APIs are becoming very important to libraries. Beyond just bibliographic APIs, libraries need to consider media sources such as Flickr and Blip.tv. These will enable libraries to pull data back from those media sources or make it possible for faculty to simultaneously upload content to the institutional repository and these media sources. Libraries have to find ways for faculty to put content in institutional repositories, discipline-specific repositories, and government repositories with a single submission. Repositories are a way for this to happen.
New facets to virtual participation. More experiences with people in a physical space and in a virtual space collaborating together.
With regard to scholarly publishing, it is no longer just about the article anymore. It’s about the data that supports the article. How are we going to collect and provide access to that data, and maintain it for a long period of time.
Mobile devices will become more the norm. As libraries, how are we going to get our content onto these small screen.
Web APIs. these are the pieces that fuel web 2.0. This is a way to get your stuff out there.
It’s increasingly important to make sure that library websites have bling. People really do judge books by their covers. Libraries need more expertise when I comes to graphic design. We might know how to organize information bibliographically, but when it comes to organizing it visually, we stink.
Next-gen library catalogs/discovery systems
All of these next-generation type things are essentially indexes with services running against the index.
The next challenge for libraries is letting patrons use the content that they find.

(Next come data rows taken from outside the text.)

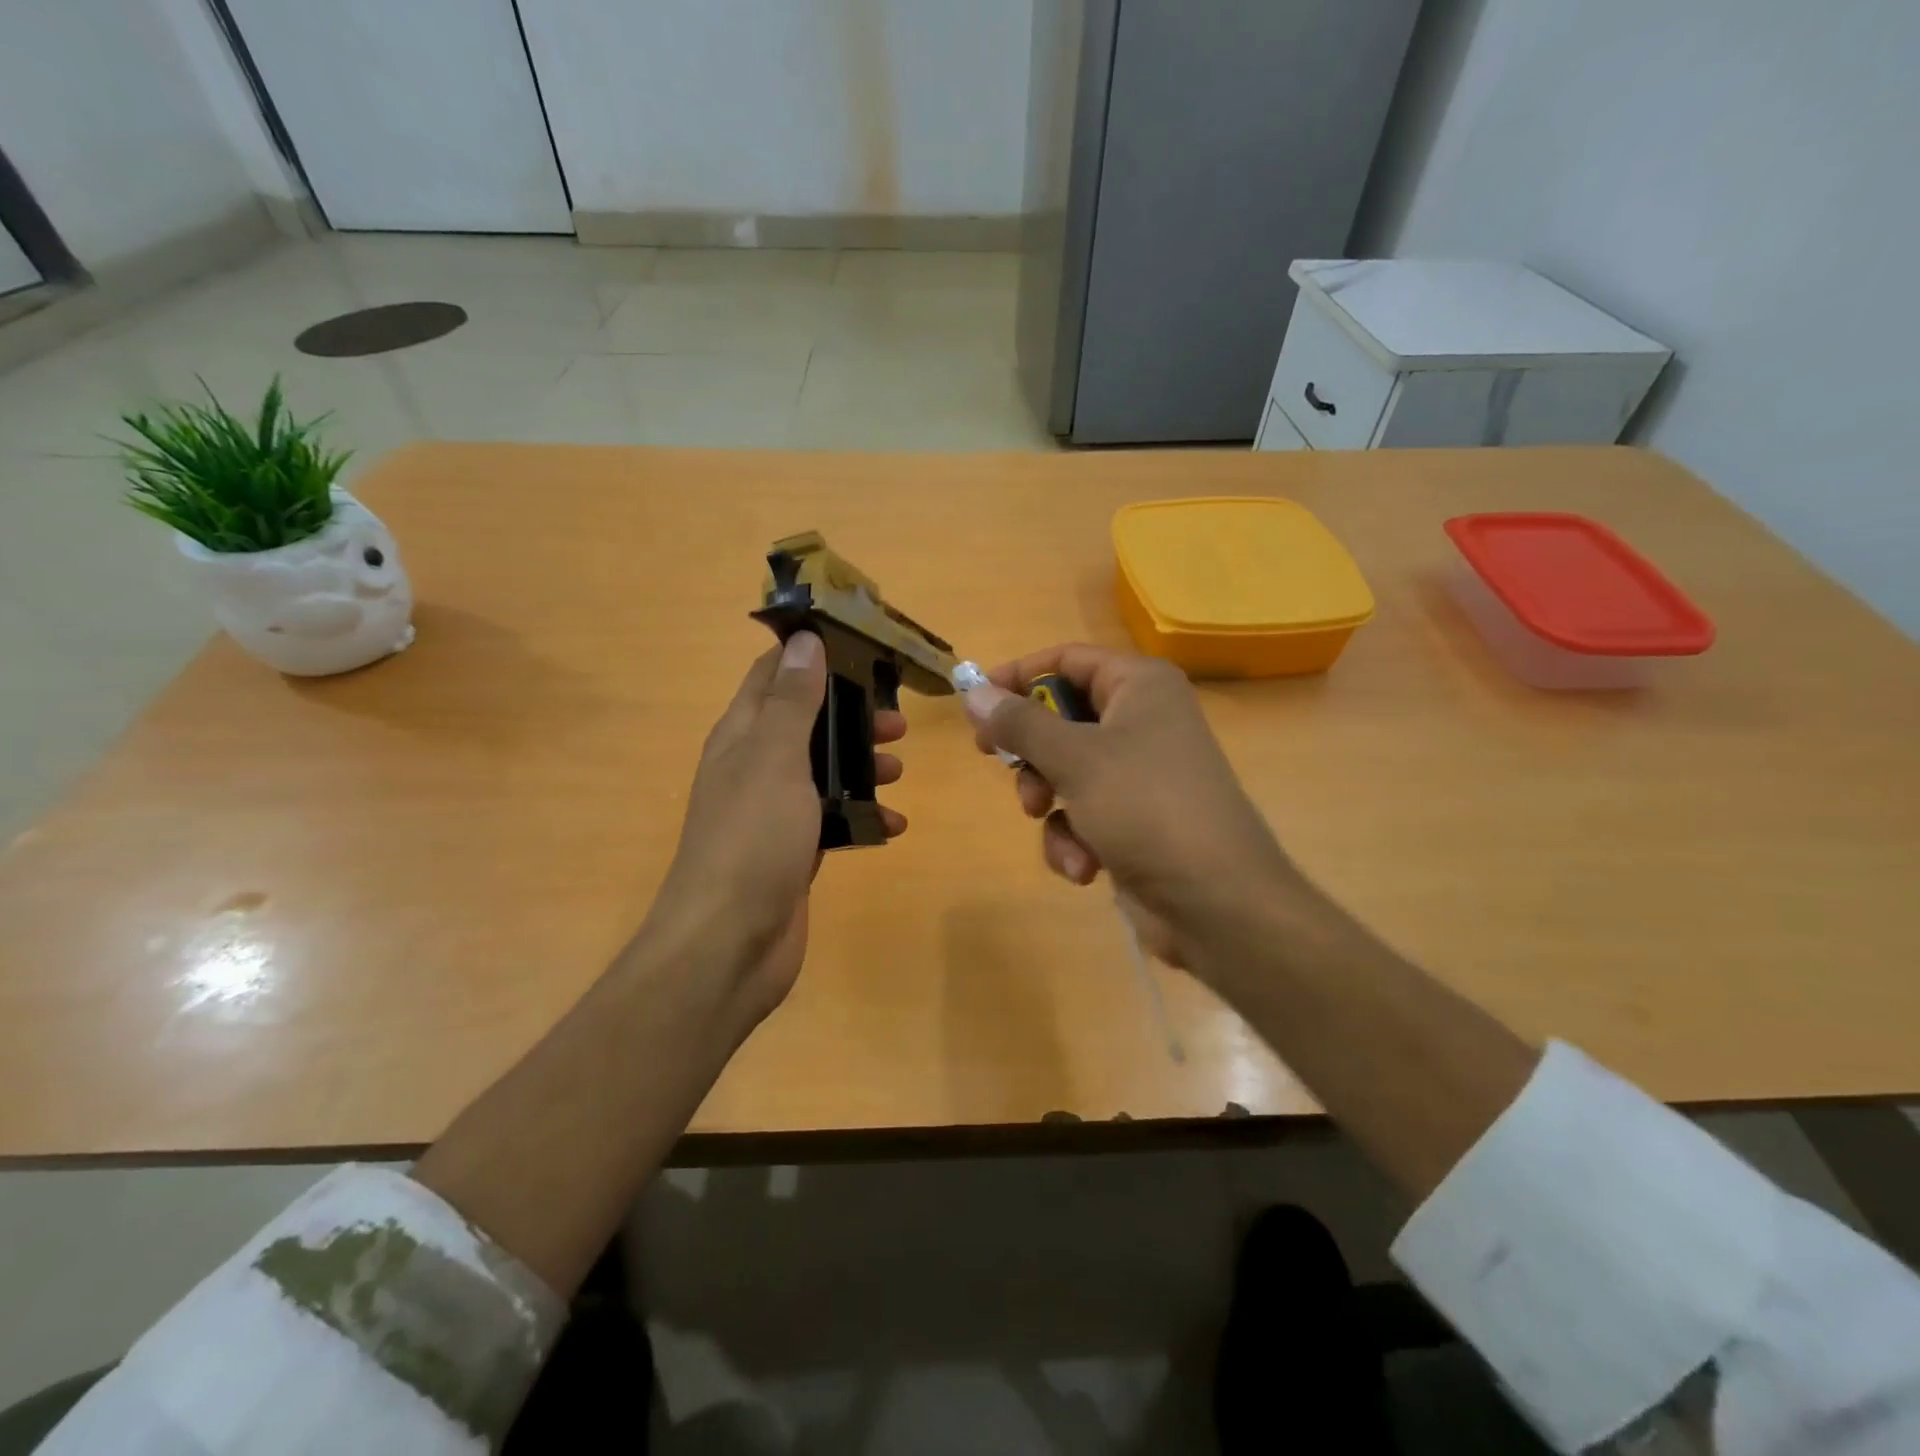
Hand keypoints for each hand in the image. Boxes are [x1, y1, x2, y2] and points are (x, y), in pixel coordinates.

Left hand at [654, 631, 906, 1029]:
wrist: (729, 944)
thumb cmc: (753, 839)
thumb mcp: (776, 758)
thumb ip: (793, 701)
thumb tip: (804, 639)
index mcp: (743, 735)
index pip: (774, 674)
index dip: (812, 654)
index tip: (862, 646)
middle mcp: (755, 766)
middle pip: (808, 722)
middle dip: (851, 714)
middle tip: (896, 719)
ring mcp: (774, 811)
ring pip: (824, 770)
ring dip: (861, 763)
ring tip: (899, 769)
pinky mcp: (794, 851)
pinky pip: (834, 819)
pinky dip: (864, 815)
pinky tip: (893, 825)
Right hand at [961, 644, 1295, 973]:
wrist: (1218, 902)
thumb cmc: (1146, 808)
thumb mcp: (1075, 759)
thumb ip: (1020, 723)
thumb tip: (974, 692)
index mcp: (1140, 686)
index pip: (1066, 659)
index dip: (1018, 676)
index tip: (976, 703)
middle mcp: (1143, 720)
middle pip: (1061, 717)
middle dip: (1032, 751)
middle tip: (1001, 764)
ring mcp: (1140, 773)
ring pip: (1066, 770)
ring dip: (1049, 802)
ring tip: (1049, 821)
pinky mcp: (1135, 819)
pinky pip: (1084, 812)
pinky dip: (1075, 837)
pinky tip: (1085, 865)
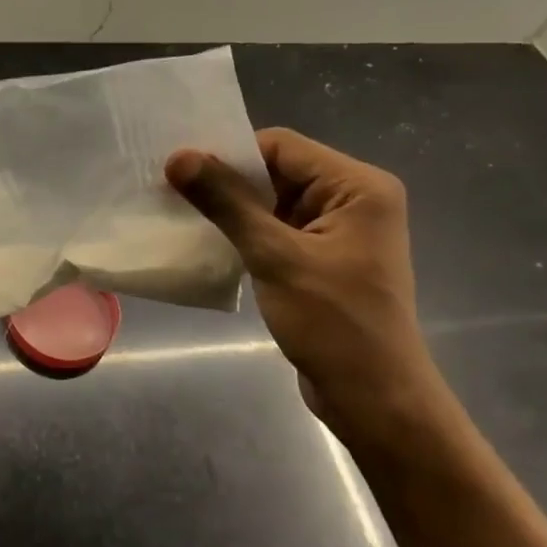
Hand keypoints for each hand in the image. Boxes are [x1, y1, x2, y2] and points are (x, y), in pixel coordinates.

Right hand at [167, 130, 458, 449]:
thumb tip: (178, 157)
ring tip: (182, 215)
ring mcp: (339, 231)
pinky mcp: (324, 258)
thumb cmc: (333, 323)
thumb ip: (227, 203)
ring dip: (232, 210)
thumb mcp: (275, 256)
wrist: (374, 400)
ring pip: (273, 202)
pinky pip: (277, 230)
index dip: (230, 155)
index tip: (180, 172)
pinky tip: (210, 243)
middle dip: (228, 183)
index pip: (281, 146)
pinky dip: (245, 233)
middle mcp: (354, 199)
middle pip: (278, 171)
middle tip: (172, 192)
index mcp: (358, 186)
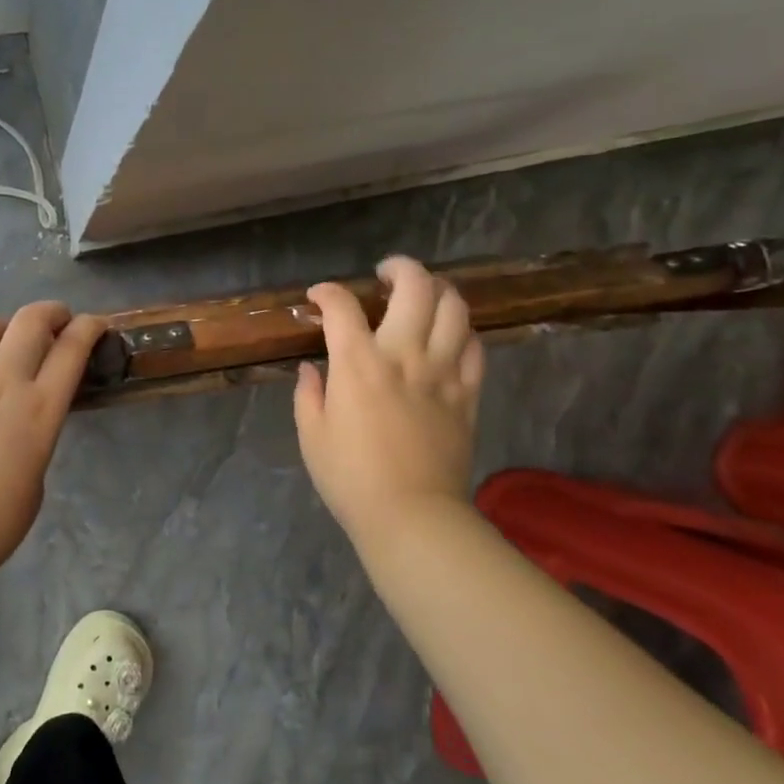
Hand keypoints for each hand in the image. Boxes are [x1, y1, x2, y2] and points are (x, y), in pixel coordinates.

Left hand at [0, 301, 105, 579]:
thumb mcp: (37, 478)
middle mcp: (2, 382)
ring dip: (1, 328)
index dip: (89, 327)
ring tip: (2, 347)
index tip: (95, 325)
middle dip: (50, 312)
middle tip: (55, 323)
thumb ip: (36, 435)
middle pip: (30, 320)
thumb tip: (25, 419)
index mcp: (40, 409)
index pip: (72, 348)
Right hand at [294, 256, 485, 549]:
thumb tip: (311, 369)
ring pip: (455, 308)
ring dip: (438, 291)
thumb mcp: (312, 436)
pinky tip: (449, 337)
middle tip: (386, 274)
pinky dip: (462, 332)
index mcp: (357, 364)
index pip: (342, 307)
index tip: (318, 297)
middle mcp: (403, 355)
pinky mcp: (468, 393)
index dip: (327, 292)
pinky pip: (475, 347)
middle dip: (399, 269)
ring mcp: (442, 372)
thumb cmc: (350, 477)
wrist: (411, 514)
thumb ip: (309, 394)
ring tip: (423, 295)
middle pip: (415, 288)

Finding content is not the problem. As libraries we can allow patrons to use the content in a different sort of way. The next gen catalog is a tool to do others things that are exemplified by action verbs: tag it, review it, annotate it, compare and contrast.
Libraries always serve a community: business, university, city, government. Your library will be able to provide services against your content better than Google can.
I want to be able to walk into the stacks and do catalog searches with handheld devices. The fact that when I’m in the library and have less access to resources than when I’m sitting at my desk at home is ridiculous.
What my job often is these days is that I’m paid to write reports you couldn’t pay me to read.
“The future of bibliographic control will be highly collaborative, decentralized, international in scope, and web-based. It will take place in cooperation with the private sector and users will be among the new partners who collaborate with libraries. Data will be gathered from multiple sources. ”
Paraphrase of the opening section of the Library of Congress Working Group on the Future of Bibliographic Control.
The future of bibliographic control will not have control. It is not going to be a controlled future. It will be a gigantic mash-up. My fear right now is that if we don’t make some extreme changes, it will not involve libraries. Other people will be doing it, we won’t. And we won’t because it is going to be about linking, it is going to be about everyone having access to the data. The data has to be unencumbered and anyone can use it in any way they want. Right now it is easier to get bibliographic data from Amazon and from the publishers than it is from libraries. So if we don’t really get on the ball, the future of bibliographic control is not even going to involve us. There are a lot of things that we have to give up in order to allow this future to include us, one of them being that it no longer matters if the data/records we create for bibliographic data are the same.
Need to be able to offer the users the option to see other items that are similar.
The increase of user to user interaction.
More and more the institution is not going to be the focus of the interaction. As users can connect and interact with each other, that will be their choice. Libraries have to make sure that their content is available and accessible while users are interacting with one another.